Ohio lawmakers call for national confab on debt, other issuesLegislators concerned about debt, other issues
Published: 3/13/17 @ 12:05
By Marc Kovac
Lawmakers in the Ohio House and Senate are again pursuing companion resolutions calling for a national constitutional convention to address debt and other issues.
Reps. Christina Hagan, R-Alliance, and Bill Patmon, D-Cleveland, and Sen. Matt Huffman, R-Lima, spoke about the measures during a recent event at the Statehouse and as part of testimony in separate legislative committees.
Hagan and Patmon offered a similar joint resolution last session, and Huffman was primary sponsor of a comparable House resolution when he served in that chamber.

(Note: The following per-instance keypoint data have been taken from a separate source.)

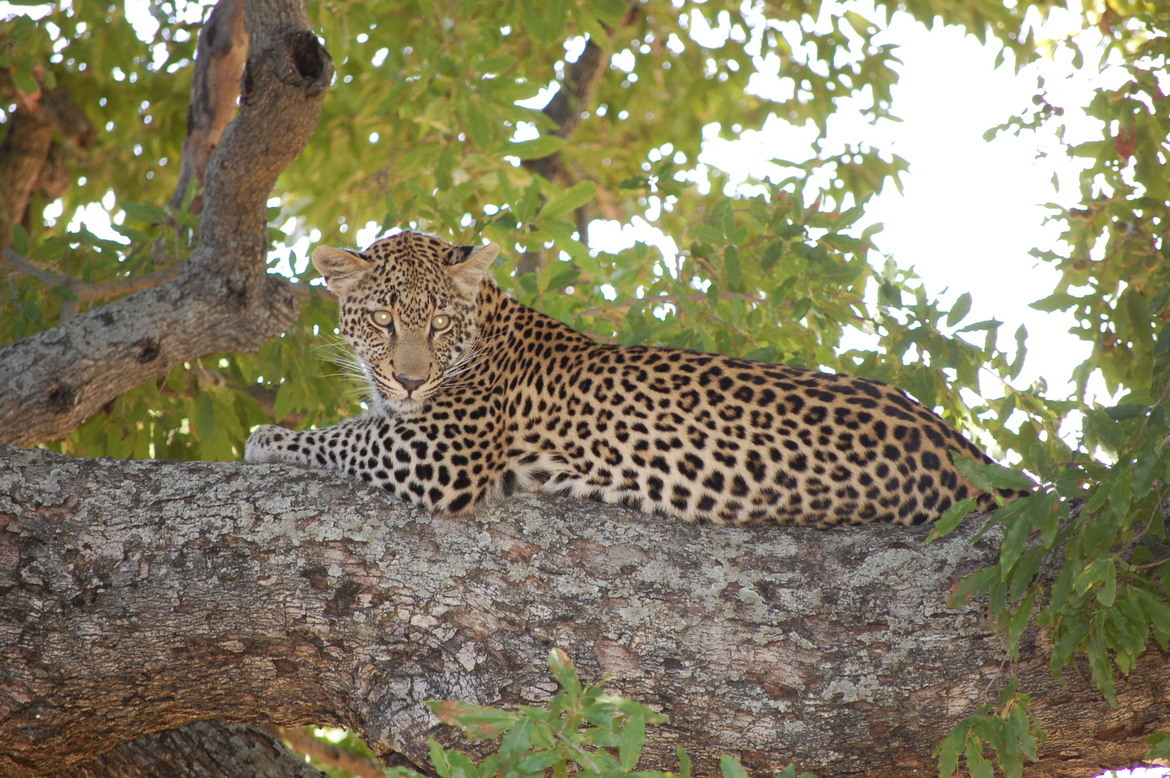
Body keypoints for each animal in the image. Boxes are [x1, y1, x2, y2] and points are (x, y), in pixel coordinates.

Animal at [245, 230, 1023, 527]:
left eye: (437, 324)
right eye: (383, 320)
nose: (409, 381)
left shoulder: (440, 454)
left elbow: (346, 437)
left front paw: (267, 439)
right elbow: (360, 424)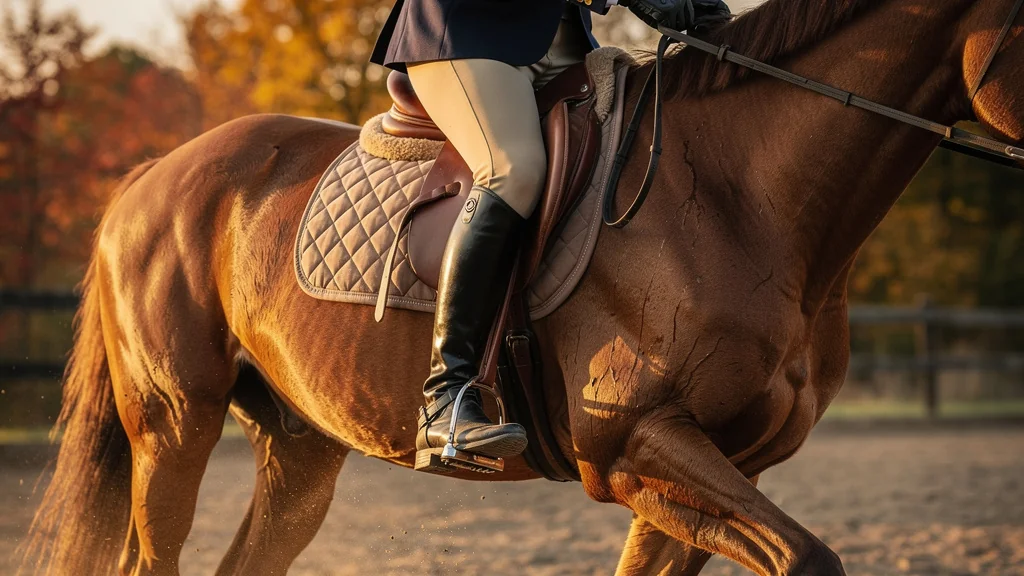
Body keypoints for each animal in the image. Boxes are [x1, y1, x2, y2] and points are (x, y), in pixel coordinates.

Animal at [19, 0, 1023, 574]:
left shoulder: (705, 469)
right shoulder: (633, 447)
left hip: (299, 449)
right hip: (174, 425)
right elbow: (809, 559)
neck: (739, 193)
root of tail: (150, 176)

This session’s HJR 2 and SJR 1 would formalize state lawmakers’ call for Congress to have a convention of states, as allowed under Article V of the U.S. Constitution.
Such a gathering is needed, Hagan told the Ohio House’s Federalism and Interstate Relations Committee, to allow needed amendments to the nation’s governing document.

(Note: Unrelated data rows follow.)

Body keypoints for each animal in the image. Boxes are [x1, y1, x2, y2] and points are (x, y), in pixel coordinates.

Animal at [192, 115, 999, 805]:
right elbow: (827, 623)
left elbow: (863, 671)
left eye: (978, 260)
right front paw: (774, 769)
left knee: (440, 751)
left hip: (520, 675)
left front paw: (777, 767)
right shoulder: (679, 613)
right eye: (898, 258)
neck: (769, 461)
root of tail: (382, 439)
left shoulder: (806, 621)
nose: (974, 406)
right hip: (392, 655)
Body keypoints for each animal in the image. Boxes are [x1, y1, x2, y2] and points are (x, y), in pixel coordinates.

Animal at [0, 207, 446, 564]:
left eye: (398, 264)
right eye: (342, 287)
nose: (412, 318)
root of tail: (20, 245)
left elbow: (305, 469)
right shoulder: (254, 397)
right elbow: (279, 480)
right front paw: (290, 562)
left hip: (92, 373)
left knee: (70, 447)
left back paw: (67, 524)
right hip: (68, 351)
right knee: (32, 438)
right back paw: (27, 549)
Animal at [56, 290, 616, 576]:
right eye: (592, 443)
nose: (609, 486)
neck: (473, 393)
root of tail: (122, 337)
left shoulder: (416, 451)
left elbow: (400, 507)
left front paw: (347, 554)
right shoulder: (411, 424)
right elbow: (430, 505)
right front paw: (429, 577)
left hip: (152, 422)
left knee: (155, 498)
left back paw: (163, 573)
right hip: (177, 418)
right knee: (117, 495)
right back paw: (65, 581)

“Federal laws now impede upon nearly every aspect of our lives,” Hagan said. “Very personal aspects such as but not limited to: what kind of light bulbs we can buy, farming practices, school curriculum, school lunches and most recently and egregiously our individual freedoms and rights to choose our own health care and insurance policies.”
Under Article V of the U.S. Constitution, two-thirds of state legislatures can adopt resolutions to force Congress to call a convention to consider amendments. Delegations would then meet to hash out amendments, which would require ratification by three-fourths of the country (38 states) to take effect.
“Really, a convention of the states is the only way to control the federal government,” Huffman said. “Collectively, there’s not the will or the incentive really [for Congress to act on its own]. ... The states have to step up and execute on their constitutional prerogative to control the federal government.”
Ohio adopted its Article V amendment several years ago, with wording that attempted to focus discussion on a balanced budget amendment. Gov. John Kasich supported the effort and traveled around the country, in advance of his unsuccessful bid for the presidency, urging other states to adopt similar resolutions.
HJR 2 and SJR 1 expand on the earlier resolution, allowing term limits for federal officials, including judges, as well as fiscal restraints to be discussed.
At least one Republican on the House’s Federalism and Interstate Relations Committee, however, voiced concerns about the possibility of a “runaway convention,” with the resulting changes outside of the scope of what is proposed in the House and Senate resolutions.
Rep. John Becker, a Republican from the Cincinnati area, questioned whether the process ultimately would make a difference or if it would do more harm than good.